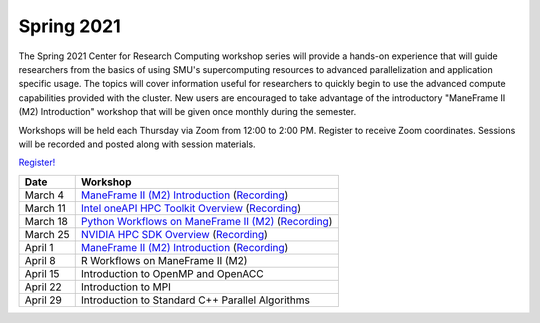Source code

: Spring 2021
===========

The Spring 2021 Center for Research Computing workshop series will provide a
hands-on experience that will guide researchers from the basics of using SMU's
supercomputing resources to advanced parallelization and application specific
usage. The topics will cover information useful for researchers to quickly
begin to use the advanced compute capabilities provided with the cluster. New
users are encouraged to take advantage of the introductory "ManeFrame II (M2)
Introduction" workshop that will be given once monthly during the semester.

Workshops will be held each Thursday via Zoom from 12:00 to 2:00 PM. Register
to receive Zoom coordinates. Sessions will be recorded and posted along with
session materials.

`Register! <https://smu.az1.qualtrics.com/jfe/form/SV_dnm11WL26HOyeLY>`__

.. rst-class:: table

======== ================================================
Date     Workshop                                        
======== ================================================
March 4  `ManeFrame II (M2) Introduction`_ (`Recording`_)
March 11 `Intel oneAPI HPC Toolkit Overview <https://smu.box.com/s/kqdizcleu3km30faysg740d58tedxj1l>`__ (`Recording <https://smu.hosted.panopto.com/Panopto/Pages/Viewer.aspx?id=4a08969c-3454-40ea-ba74-acec00f03bad>`__)
March 18 `Python Workflows on ManeFrame II (M2) <https://smu.box.com/s/eamfxoq3qh5zzmvz12sr41i2e7vhmtkd>`__ (`Recording <https://smu.hosted.panopto.com/Panopto/Pages/Viewer.aspx?id=5613dbee-b1f7-4a90-bc5f-acf000ec6cde>`__)
March 25 `NVIDIA HPC SDK Overview <https://smu.box.com/s/i1ry2pl0edjcifijmf90y4mz4yra9amk>`__ (`Recording <https://smu.hosted.panopto.com/Panopto/Pages/Viewer.aspx?id=ca74dcd4-2e42-4aba-bfa4-ad010118ed09>`__)
April 1  `ManeFrame II (M2) Introduction`_ (`Recording`_)
April 8  R Workflows on ManeFrame II (M2)
April 15 Introduction to OpenMP and OpenACC
April 22 Introduction to MPI
April 29 Introduction to Standard C++ Parallel Algorithms
======== ================================================

.. _ManeFrame II (M2) Introduction: https://smu.box.com/s/38pn3fdeyzj0zjxxofzlut3gj24ipwwk
.. _Recording: https://smu.hosted.panopto.com/Panopto/Pages/Viewer.aspx?id=439665ce-0fb0-4f66-8a62-ad010118ecd1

● ● ●

▶ WHAT THIS TASK INVOLVES
Check each line of the entries above for the string "researchers", and return those that contain it.

▶ COMPLETED TASK
hands-on experience that will guide researchers from the basics of using SMU's
usage. The topics will cover information useful for researchers to quickly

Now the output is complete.